Bernie Ecclestone kann über Max Mosleys Forderung nach mehr Geld für die Teams ebenso nur lachen wie über die Formel-2-Pläne

(Motorsport-Total.com) - Das Tauziehen zwischen Bernie Ecclestone und Max Mosley um die Kontrolle in der Formel 1 geht weiter: Nachdem Mosley mehr Geld aus dem Einnahmentopf, der nicht ihm, sondern Ecclestone und CVC gehört, an die Teams verteilen möchte, um diese auf seine Seite zu ziehen, holte Ecclestone nun zum Gegenschlag aus.

Bernie Ecclestone

Bernie Ecclestone ist über einige von Max Mosleys Forderungen amüsiert

"Wie will Max das hinkriegen? Um Geld zu verteilen, muss er es erst einmal haben", konnte der Brite über die Forderung seines Landsmannes gegenüber 'auto motor und sport' nur lachen. "Das Geld von den Veranstaltern und TV-Anstalten fließt auf unser Konto. Wir haben Verträge mit allen Teams, die festlegen, wie viel sie davon bekommen. Wenn die FIA mehr Geld ausschütten will, muss sie es schon selbst finden."#w1#

Mosley, der Robin Hood der Formel 1?

Zum Hintergrund: In den Ecclestone/CVC-Topf fließen alle Einnahmen, die die Formel 1 lukriert - das beginnt bei Veranstaltungsgebühren, geht über den Paddock-Club und die TV-Rechte und hört bei der Bandenwerbung auf. Derzeit bekommen die Teams auf Basis des Verständnismemorandums von Barcelona 2006 50 Prozent, während ihnen Mosley 92 Prozent der Veranstaltungsgebühren und 67 Prozent der TV-Gelder geben möchte. Nur: Das Geld gehört eben nicht der FIA.

In einem Brief von heute Morgen bot Mosley außerdem an, dass die Teams künftig das Reglement selbst gestalten sollen, freilich in Zusammenarbeit mit der FIA. Der Präsident des Automobilweltverbandes will damit die Sympathien von Stefano Domenicali, Mario Theissen und Co. auf seine Seite ziehen, um seine Präsidentschaft zu festigen und den Einfluss der FIA innerhalb der Formel 1 zu vergrößern.

Concorde-Agreement: Mosley zögert

Durchdrücken will der umstrittene FIA-Präsident seine Forderungen mit der Verweigerung der Unterschrift unter das neue Concorde-Agreement, das Ecclestone/CVC zwecks Stabilität ihres Investments dringend finalisieren wollen.
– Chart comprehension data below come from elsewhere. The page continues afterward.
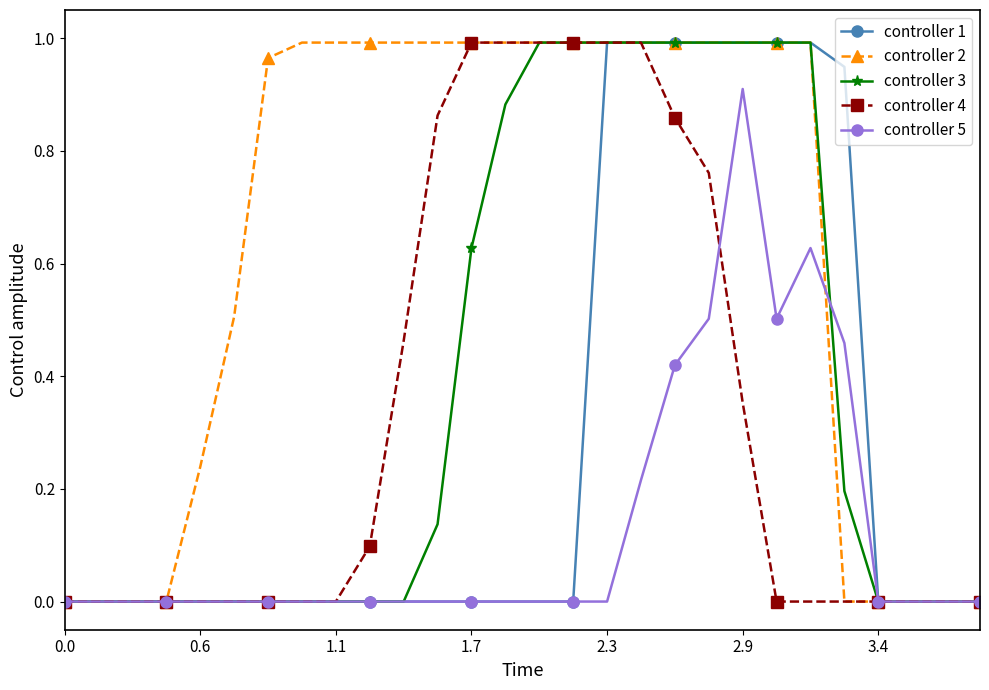

Which series has the largest total across all categories?

controller 2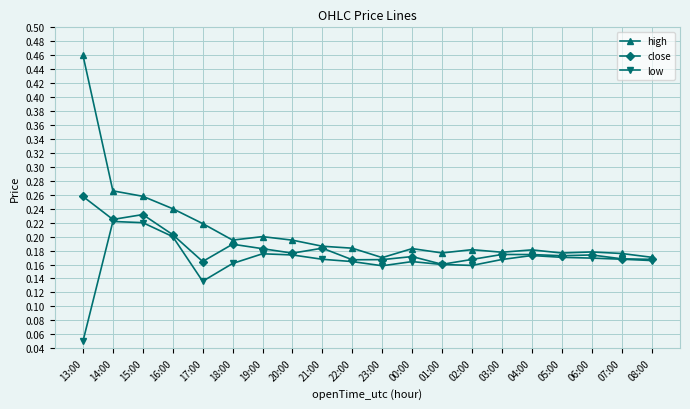

What position from the left is 17:00?

5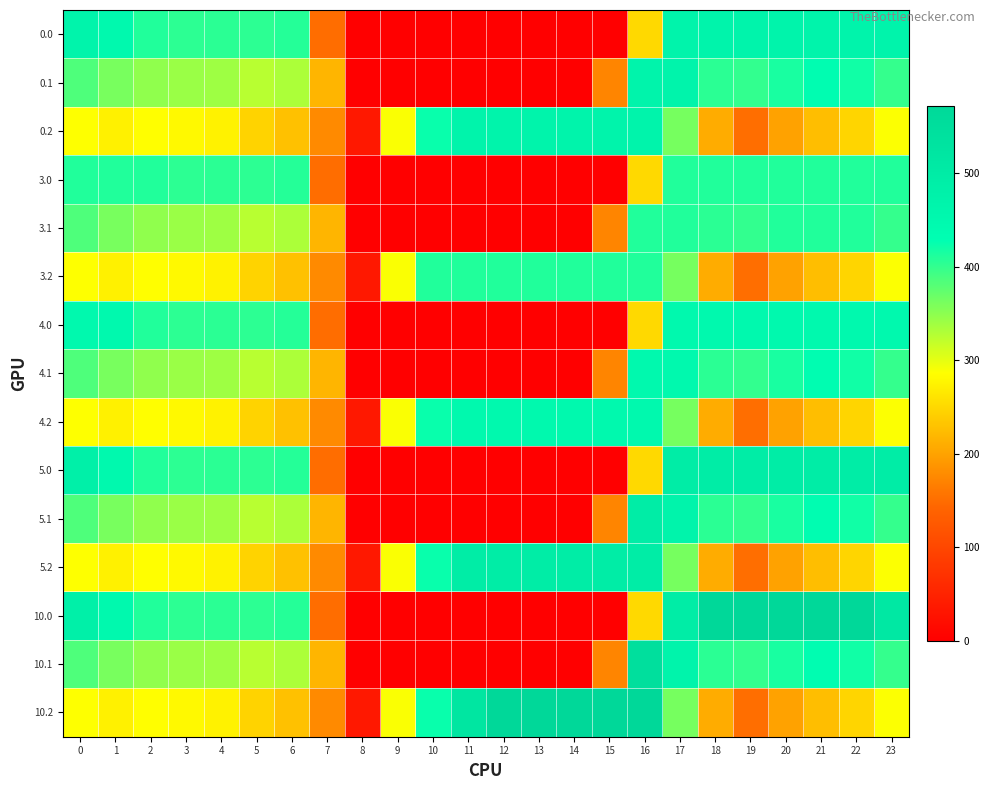

Reading left to right, transcribe all the data shown in this chart.

0.0: 0=468.0	1=449.5	2=410.3	3=404.4	4=404.9	5=403.8	6=408.0	7=150.1	8=0.0	9=0.0	10=0.0	11=0.0	12=0.0	13=0.0	14=0.0	15=0.0	16=250.9	17=468.0	18=468.0	19=468.0	20=468.0	21=468.0	22=468.0	23=468.0
0.1: 0=384.6	1=361.1	2=347.9	3=342.7	4=339.6	5=325.7	6=332.2	7=217.1	8=0.0	9=0.0	10=0.0	11=0.0	12=0.0	13=0.0	14=0.0	15=173.1	16=468.0	17=466.6	18=405.4	19=400.2	20=414.5	21=432.4	22=419.9	23=399.4
0.2: 0=287.1	1=272.7	2=285.5	3=281.0	4=274.4	5=245.0	6=228.8	7=176.6	8=35.3	9=288.5	10=423.5	11=468.0	12=468.0	13=468.0	14=468.0	15=468.0	16=468.0	17=362.4	18=210.0	19=151.0	20=199.2	21=226.4	22=247.4	23=287.5
3.0: 0=411.0	1=411.0	2=410.3	3=404.4	4=404.9	5=403.8	6=408.0	7=150.1	8=0.0	9=0.0	10=0.0	11=0.0	12=0.0	13=0.0	14=0.0	15=0.0	16=250.9	17=411.0	18=411.0	19=411.0	20=411.0	21=411.0	22=411.0	23=411.0
3.1: 0=384.6	1=361.1	2=347.9	3=342.7	4=339.6	5=325.7	6=332.2	7=217.1	8=0.0	9=0.0	10=0.0	11=0.0	12=0.0	13=0.0	14=0.0	15=173.1	16=411.0	17=411.0	18=405.4	19=400.2	20=411.0	21=411.0	22=411.0	23=399.4
3.2: 0=287.1	1=272.7	2=285.5	3=281.0	4=274.4	5=245.0	6=228.8	7=176.6	8=35.3	9=288.5	10=411.0	11=411.0	12=411.0	13=411.0	14=411.0	15=411.0	16=411.0	17=362.4	18=210.0	19=151.0	20=199.2	21=226.4	22=247.4	23=287.5
4.0: 0=450.0	1=449.5	2=410.3	3=404.4	4=404.9	5=403.8	6=408.0	7=150.1	8=0.0	9=0.0	10=0.0	11=0.0	12=0.0	13=0.0	14=0.0	15=0.0	16=250.9	17=450.0	18=450.0	19=450.0	20=450.0	21=450.0	22=450.0	23=450.0
4.1: 0=384.6	1=361.1	2=347.9	3=342.7	4=339.6	5=325.7	6=332.2	7=217.1	8=0.0	9=0.0	10=0.0	11=0.0	12=0.0	13=0.0	14=0.0	15=173.1	16=450.0	17=450.0	18=405.4	19=400.2	20=414.5	21=432.4	22=419.9	23=399.4
4.2: 0=287.1	1=272.7	2=285.5	3=281.0	4=274.4	5=245.0	6=228.8	7=176.6	8=35.3	9=288.5	10=423.5	11=450.0	12=450.0	13=450.0	14=450.0	15=450.0	16=450.0	17=362.4	18=210.0	19=151.0	20=199.2	21=226.4	22=247.4	23=287.5
5.0: 0=482.0	1=449.5	2=410.3	3=404.4	4=404.9	5=403.8	6=408.0	7=150.1	8=0.0	9=0.0	10=0.0	11=0.0	12=0.0	13=0.0	14=0.0	15=0.0	16=250.9	17=494.8	18=495.0	19=495.0	20=495.0	21=495.0	22=495.0	23=495.0
5.1: 0=384.6	1=361.1	2=347.9	3=342.7	4=339.6	5=325.7	6=332.2	7=217.1	8=0.0	9=0.0	10=0.0	11=0.0	12=0.0	13=0.0	14=0.0	15=173.1	16=495.0	17=466.6	18=405.4	19=400.2	20=414.5	21=432.4	22=419.9	23=399.4
5.2: 0=287.1	1=272.7	2=285.5	3=281.0	4=274.4	5=245.0	6=228.8	7=176.6	8=35.3	9=288.5	10=423.5	11=495.0	12=495.0	13=495.0	14=495.0	15=495.0	16=495.0	17=362.4	18=210.0	19=151.0	20=199.2	21=226.4	22=247.4	23=287.5
10.0: 0=482.0	1=449.5	2=410.3	3=404.4	4=404.9	5=403.8	6=408.0	7=150.1	8=0.0	9=0.0	10=0.0	11=0.0	12=0.0	13=0.0	14=0.0	15=0.0	16=250.9	17=494.8	18=572.0	19=572.0	20=572.0	21=572.0	22=572.0	23=511.3
10.1: 0=384.6	1=361.1	2=347.9	3=342.7	4=339.6	5=325.7	6=332.2	7=217.1	8=0.0	9=0.0	10=0.0	11=0.0	12=0.0	13=0.0	14=0.0	15=173.1	16=547.3	17=466.6	18=405.4	19=400.2	20=414.5	21=432.4	22=419.9	23=399.4
10.2: 0=287.1	1=272.7	2=285.5	3=281.0	4=274.4	5=245.0	6=228.8	7=176.6	8=35.3	9=288.5	10=423.5	11=520.6	12=571.2	13=572.0	14=572.0	15=572.0	16=572.0	17=362.4	18=210.0	19=151.0	20=199.2	21=226.4	22=247.4	23=287.5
Ecclestone versteht Mosleys Zögern nicht: "Wir sollten uns darauf konzentrieren, den Sport besser zu machen, statt uns um etwas zu streiten, das 25 Jahre lang gut funktioniert hat."
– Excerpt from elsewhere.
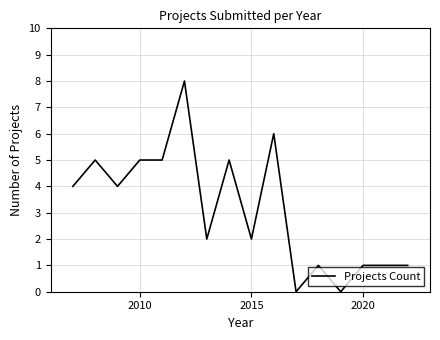

What is the greatest value displayed?

8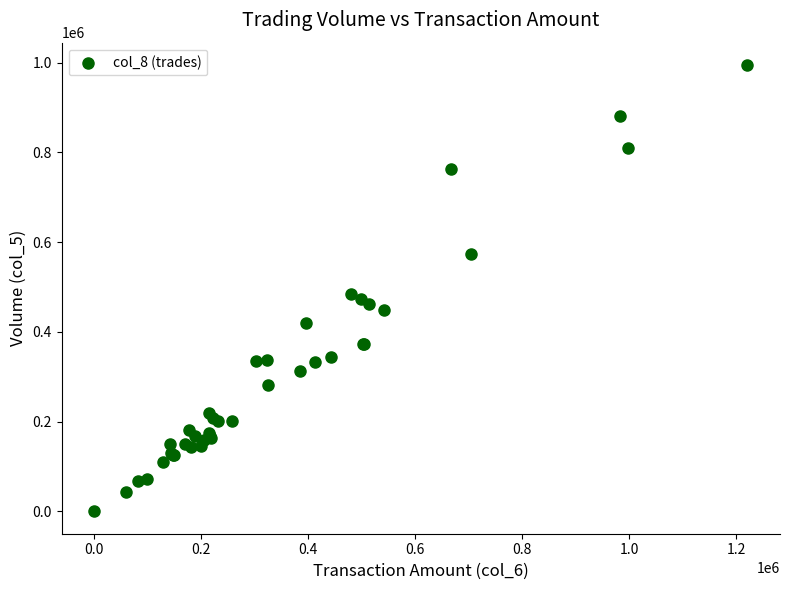

What Y value in the scatter plot is closest to 497500?

485000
Auch Mosleys Vorschlag, eine neue Formel 2 einzuführen, die sich als erste Nachwuchsklasse unterhalb der Formel 1 etablieren soll, kostet Ecclestone nur ein mildes Lächeln. Denn die Kosten von 200.000 Euro pro Saison sieht er angesichts der 1,3 bis 1,5 Millionen Euro, die eine Saison in seiner eigenen GP2 verschlingt, als utopisch an: "Eine Kartsaison kostet heute mehr. Er müsste schon Rasenmähermotoren einsetzen, aber wäre das die Vorstufe zur Formel 1?"